**EXERCISE PROMPT**
Return exactly the span of lines in the following data that opens with the line containing "power microscopy photomicrograph" and closes with the line containing "power microscopy histopathology". Include nothing else.
[EXTRACTED ENTRIES — start]
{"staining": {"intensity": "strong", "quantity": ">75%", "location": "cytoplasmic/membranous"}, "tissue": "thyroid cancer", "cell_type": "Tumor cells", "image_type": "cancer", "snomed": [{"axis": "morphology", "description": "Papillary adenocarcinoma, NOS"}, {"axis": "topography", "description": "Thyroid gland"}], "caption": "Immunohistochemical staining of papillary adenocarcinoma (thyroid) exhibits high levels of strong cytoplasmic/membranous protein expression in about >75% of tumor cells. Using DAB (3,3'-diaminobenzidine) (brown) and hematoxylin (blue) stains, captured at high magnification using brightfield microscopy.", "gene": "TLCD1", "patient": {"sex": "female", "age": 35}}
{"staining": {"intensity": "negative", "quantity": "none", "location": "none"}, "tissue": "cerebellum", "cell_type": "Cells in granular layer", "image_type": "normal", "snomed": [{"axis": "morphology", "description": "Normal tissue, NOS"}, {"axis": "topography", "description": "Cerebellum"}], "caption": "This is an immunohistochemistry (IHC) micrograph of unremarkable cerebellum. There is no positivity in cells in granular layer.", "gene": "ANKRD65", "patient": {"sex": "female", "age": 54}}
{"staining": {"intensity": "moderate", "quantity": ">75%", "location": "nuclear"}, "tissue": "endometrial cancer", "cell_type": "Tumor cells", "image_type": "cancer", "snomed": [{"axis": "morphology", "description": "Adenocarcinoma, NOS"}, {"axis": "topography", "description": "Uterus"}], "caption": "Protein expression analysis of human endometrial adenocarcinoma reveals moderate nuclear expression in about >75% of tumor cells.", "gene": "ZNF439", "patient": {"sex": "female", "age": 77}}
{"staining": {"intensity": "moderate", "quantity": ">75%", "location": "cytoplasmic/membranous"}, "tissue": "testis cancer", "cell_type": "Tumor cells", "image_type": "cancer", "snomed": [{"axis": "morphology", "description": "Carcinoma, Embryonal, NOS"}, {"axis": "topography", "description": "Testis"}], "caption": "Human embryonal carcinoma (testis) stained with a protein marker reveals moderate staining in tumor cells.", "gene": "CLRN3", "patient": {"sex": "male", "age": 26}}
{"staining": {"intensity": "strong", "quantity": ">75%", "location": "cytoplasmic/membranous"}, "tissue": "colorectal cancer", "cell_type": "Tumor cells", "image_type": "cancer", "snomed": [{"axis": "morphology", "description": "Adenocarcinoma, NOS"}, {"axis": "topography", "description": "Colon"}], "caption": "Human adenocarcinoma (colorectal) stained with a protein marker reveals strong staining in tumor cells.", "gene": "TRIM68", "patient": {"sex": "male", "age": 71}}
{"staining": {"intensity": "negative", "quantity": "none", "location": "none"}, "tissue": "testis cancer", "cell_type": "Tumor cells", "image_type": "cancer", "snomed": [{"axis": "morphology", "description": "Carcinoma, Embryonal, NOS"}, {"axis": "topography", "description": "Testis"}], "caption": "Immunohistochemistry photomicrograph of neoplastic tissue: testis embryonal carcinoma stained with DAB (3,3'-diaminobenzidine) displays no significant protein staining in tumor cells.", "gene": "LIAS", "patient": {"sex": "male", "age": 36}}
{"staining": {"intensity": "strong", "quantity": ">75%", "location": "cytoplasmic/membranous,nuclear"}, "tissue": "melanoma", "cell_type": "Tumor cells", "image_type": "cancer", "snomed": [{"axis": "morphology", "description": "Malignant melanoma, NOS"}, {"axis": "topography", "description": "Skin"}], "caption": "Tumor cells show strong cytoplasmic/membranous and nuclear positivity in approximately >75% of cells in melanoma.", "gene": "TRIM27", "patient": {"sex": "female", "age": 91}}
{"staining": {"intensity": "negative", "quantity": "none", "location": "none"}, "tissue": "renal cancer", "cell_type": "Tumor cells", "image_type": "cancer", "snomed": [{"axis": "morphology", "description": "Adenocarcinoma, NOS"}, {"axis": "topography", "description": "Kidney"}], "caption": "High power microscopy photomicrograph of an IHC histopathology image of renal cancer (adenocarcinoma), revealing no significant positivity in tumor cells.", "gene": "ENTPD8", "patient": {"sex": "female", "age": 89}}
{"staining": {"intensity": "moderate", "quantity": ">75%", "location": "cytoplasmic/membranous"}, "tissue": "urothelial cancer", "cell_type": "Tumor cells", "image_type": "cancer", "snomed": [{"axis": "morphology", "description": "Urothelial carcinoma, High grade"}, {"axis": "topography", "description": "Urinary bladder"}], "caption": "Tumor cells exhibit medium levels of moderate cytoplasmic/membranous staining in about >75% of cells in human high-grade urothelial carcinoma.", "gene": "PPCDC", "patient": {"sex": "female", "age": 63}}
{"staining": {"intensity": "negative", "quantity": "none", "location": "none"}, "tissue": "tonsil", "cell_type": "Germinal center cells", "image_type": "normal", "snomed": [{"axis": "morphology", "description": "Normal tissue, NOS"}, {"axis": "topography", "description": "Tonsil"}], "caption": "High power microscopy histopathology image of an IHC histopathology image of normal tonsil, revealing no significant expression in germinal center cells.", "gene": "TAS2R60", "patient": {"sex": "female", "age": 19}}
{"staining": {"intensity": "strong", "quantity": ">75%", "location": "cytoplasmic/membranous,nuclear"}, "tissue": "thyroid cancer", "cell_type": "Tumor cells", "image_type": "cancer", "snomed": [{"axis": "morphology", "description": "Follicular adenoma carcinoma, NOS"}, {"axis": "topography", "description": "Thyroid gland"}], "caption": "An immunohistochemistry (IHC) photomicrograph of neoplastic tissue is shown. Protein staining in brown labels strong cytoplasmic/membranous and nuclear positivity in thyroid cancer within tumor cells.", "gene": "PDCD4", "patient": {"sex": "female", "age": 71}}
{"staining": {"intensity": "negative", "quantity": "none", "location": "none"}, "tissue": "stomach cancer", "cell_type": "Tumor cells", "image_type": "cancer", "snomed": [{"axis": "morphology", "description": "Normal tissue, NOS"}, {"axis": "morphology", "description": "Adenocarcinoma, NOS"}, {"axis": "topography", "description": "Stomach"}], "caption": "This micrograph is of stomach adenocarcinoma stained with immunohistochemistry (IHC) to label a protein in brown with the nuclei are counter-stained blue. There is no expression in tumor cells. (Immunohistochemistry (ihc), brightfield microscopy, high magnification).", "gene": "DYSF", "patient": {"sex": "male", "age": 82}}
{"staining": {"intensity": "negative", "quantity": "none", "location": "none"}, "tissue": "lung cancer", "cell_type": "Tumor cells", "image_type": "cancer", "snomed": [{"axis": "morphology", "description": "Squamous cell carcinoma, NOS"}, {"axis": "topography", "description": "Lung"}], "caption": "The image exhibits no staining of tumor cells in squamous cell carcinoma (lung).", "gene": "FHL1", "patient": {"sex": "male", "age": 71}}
[EXTRACTED ENTRIES — finish]
**TASK OUTPUT**
{"staining": {"intensity": "negative", "quantity": "none", "location": "none"}, "tissue": "renal cancer", "cell_type": "Tumor cells", "image_type": "cancer", "snomed": [{"axis": "morphology", "description": "Adenocarcinoma, NOS"}, {"axis": "topography", "description": "Kidney"}], "caption": "High power microscopy photomicrograph of an IHC histopathology image of renal cancer (adenocarcinoma), revealing no significant positivity in tumor cells.", "gene": "ENTPD8", "patient": {"sex": "female", "age": 89}}
{"staining": {"intensity": "moderate", "quantity": ">75%", "location": "cytoplasmic/membranous"}, "tissue": "urothelial cancer", "cell_type": "Tumor cells", "image_type": "cancer", "snomed": [{"axis": "morphology", "description": "Urothelial carcinoma, High grade"}, {"axis": "topography", "description": "Urinary bladder"}], "caption": "Tumor cells exhibit medium levels of moderate cytoplasmic/membranous staining in about >75% of cells in human high-grade urothelial carcinoma.", "gene": "PPCDC", "patient": {"sex": "female", "age": 63}}
{"staining": {"intensity": "negative", "quantity": "none", "location": "none"}, "tissue": "tonsil", "cell_type": "Germinal center cells", "image_type": "normal", "snomed": [{"axis": "morphology", "description": "Normal tissue, NOS"}, {"axis": "topography", "description": "Tonsil"}], "caption": "High power microscopy histopathology image of an IHC histopathology image of normal tonsil, revealing no significant expression in germinal center cells.", "gene": "TAS2R60", "patient": {"sex": "female", "age": 19}}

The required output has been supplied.